Some parts were ordered from Banggood to get started on the radio. An Arduino Pro Mini to use as the reciever, and Arduino Leonardo for the transmitter, and a couple of NRF24L01 boards for the 2.4GHz radio link.

Connecting Arduino to NRF24L01 Boards

After receiving the Arduino boards, the first thing was to load new Blink programs. This confirmed that they worked, and I could program them. The only issue was for some reason the Leonardo will only work as root. When it cam to connecting the the NRF modules to the Arduino, it was again the Leonardo that was proved to be more challenging. In addition to the power lines, the NRF's require five extra connections. Three of those connections are not available on the standard header, but are available on the ICSP header. As the remaining two connections can be assigned to any digital pin, it is possible to have all of the Leornardo's 12 analogue input pins free to use. This would make it possible to connect up all the controls on the radio, if needed.

The diagram below shows how the NRF boards were connected for initial testing.

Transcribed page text
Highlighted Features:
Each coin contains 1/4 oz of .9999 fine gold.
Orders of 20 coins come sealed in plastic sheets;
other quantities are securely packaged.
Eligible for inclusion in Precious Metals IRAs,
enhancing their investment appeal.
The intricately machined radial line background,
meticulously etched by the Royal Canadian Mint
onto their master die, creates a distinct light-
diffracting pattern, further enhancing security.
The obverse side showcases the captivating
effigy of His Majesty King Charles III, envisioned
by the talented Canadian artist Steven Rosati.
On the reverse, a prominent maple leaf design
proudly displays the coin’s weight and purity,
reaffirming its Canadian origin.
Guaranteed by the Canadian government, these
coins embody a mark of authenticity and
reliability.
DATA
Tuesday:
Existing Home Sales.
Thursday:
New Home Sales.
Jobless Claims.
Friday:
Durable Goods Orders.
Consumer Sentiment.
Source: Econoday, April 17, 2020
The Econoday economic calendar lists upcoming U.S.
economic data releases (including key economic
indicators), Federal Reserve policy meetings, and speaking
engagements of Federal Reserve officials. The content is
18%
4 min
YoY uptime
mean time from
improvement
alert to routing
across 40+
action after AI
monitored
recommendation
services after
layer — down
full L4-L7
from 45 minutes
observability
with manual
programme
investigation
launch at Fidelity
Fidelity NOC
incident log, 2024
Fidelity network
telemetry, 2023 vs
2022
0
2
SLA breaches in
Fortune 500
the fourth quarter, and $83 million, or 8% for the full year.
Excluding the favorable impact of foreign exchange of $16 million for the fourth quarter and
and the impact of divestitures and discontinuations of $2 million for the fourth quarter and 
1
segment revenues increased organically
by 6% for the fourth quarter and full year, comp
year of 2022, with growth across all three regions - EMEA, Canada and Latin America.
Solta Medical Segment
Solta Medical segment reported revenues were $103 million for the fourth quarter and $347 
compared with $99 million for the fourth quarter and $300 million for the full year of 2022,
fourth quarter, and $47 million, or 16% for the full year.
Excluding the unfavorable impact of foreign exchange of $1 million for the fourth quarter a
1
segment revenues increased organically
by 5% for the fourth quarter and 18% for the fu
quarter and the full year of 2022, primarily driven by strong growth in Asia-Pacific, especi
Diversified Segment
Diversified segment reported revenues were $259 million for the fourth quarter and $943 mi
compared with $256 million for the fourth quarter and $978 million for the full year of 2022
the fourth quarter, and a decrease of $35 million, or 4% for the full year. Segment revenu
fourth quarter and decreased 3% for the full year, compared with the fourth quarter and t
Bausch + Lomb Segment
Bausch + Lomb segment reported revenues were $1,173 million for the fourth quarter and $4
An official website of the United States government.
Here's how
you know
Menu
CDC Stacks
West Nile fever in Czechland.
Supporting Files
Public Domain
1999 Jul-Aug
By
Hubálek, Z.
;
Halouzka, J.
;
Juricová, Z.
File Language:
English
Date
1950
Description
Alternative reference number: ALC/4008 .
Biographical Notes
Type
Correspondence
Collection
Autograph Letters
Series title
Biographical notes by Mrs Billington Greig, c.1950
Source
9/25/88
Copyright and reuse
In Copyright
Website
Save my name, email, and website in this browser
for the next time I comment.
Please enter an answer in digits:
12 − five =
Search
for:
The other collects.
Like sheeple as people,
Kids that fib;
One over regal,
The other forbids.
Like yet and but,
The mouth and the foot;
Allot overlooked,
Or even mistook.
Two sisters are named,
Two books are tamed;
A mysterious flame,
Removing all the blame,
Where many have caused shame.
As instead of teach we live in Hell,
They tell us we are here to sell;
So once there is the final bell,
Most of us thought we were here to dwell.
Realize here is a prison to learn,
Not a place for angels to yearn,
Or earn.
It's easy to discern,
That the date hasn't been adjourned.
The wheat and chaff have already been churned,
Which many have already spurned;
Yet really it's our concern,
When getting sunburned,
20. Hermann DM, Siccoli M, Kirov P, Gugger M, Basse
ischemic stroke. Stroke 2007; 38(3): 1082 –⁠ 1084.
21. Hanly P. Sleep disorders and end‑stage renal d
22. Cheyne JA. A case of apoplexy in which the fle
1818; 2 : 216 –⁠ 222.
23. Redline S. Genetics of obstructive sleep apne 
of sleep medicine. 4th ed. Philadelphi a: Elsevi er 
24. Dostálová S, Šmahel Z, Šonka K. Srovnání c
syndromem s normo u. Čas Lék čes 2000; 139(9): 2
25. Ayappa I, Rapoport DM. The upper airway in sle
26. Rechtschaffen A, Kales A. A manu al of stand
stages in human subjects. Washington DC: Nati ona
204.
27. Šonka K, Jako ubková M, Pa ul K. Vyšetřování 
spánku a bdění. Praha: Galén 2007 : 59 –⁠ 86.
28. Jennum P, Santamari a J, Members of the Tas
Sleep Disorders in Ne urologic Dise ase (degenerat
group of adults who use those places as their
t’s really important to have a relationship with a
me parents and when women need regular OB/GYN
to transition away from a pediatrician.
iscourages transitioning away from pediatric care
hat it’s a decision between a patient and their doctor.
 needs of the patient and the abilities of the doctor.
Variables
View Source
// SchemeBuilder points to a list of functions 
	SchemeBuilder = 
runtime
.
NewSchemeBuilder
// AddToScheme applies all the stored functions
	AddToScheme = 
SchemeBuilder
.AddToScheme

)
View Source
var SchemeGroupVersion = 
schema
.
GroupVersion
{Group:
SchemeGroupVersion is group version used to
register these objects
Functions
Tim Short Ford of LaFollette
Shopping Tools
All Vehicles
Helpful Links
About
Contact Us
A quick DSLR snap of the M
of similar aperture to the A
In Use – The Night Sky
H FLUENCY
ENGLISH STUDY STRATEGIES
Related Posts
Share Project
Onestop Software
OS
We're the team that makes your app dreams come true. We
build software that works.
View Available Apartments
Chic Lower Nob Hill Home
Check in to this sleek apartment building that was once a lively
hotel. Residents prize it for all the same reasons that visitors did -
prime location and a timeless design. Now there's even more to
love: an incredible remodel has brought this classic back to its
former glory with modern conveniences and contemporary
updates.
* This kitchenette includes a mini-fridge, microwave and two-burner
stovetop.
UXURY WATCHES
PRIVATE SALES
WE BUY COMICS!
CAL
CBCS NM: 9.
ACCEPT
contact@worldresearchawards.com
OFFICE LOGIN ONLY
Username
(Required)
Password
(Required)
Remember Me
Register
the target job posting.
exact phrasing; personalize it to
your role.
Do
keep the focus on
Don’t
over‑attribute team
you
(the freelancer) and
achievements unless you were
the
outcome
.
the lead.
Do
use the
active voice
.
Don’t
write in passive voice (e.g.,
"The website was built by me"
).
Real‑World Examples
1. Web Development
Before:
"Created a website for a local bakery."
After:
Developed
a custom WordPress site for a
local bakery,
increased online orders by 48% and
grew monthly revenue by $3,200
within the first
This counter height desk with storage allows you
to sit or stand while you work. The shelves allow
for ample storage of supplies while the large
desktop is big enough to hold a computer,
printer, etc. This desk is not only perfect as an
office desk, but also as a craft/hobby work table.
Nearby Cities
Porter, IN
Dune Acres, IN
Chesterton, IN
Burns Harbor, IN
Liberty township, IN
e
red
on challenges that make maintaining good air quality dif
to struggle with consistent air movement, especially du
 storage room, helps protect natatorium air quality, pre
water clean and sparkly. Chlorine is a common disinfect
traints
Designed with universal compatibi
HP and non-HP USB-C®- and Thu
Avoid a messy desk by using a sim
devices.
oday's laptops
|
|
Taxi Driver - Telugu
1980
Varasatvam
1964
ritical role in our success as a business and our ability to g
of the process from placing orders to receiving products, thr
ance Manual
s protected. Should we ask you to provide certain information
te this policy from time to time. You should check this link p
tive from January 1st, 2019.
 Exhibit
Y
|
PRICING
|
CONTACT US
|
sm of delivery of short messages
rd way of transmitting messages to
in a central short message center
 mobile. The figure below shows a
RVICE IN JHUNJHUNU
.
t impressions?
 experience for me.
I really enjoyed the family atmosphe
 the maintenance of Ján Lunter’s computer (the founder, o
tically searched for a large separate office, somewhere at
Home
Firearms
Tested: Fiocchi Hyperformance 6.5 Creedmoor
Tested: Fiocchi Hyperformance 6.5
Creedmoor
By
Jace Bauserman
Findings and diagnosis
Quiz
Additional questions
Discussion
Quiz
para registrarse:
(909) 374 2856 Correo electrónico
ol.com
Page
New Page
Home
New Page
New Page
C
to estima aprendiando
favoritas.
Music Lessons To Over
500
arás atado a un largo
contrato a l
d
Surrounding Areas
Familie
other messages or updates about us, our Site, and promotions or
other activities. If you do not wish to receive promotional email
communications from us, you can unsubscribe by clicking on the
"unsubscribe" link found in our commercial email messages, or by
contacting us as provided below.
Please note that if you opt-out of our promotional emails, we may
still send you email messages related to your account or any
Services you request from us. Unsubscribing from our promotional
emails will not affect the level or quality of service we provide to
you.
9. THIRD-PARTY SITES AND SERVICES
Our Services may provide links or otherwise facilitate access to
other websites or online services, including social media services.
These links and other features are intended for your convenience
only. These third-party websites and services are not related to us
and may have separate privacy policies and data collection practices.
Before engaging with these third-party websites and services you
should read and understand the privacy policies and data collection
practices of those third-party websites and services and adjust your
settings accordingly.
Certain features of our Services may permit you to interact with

- _Task set_
A – Duplicate everything in the records from the first line down to the line containing "enhancing their investment appeal.", including both of those lines.
B – Pick up the write-up on the Arduino and NRF24L01 radio link from its last sentence and continue it.

- _Solved problems_
A –
Highlighted Features:
Each coin contains 1/4 oz of .9999 fine gold.
Orders of 20 coins come sealed in plastic sheets;
other quantities are securely packaged.
Eligible for inclusion in Precious Metals IRAs,
enhancing their investment appeal.

B –
With this set-up, it has been possible to communicate between the boards from different locations in the house.

Software

The YouTube videos that started this mentioned a specific library for the RF modules. For no good reason, for this test, the Radio Head library has been used.

Learnt so far

• Getting the radios to work was easy.
• The Leonardo is not quite as simple to use as the pro-mini. Mainly due to the build in USB has to be handled by the Arduino software in a different way.
• Choosing the Leonardo for the transmitter will allow me to use all 12 analogue inputs.
• Just because a NRF24L01 board has a plug for an aerial does not mean that it is the high power version!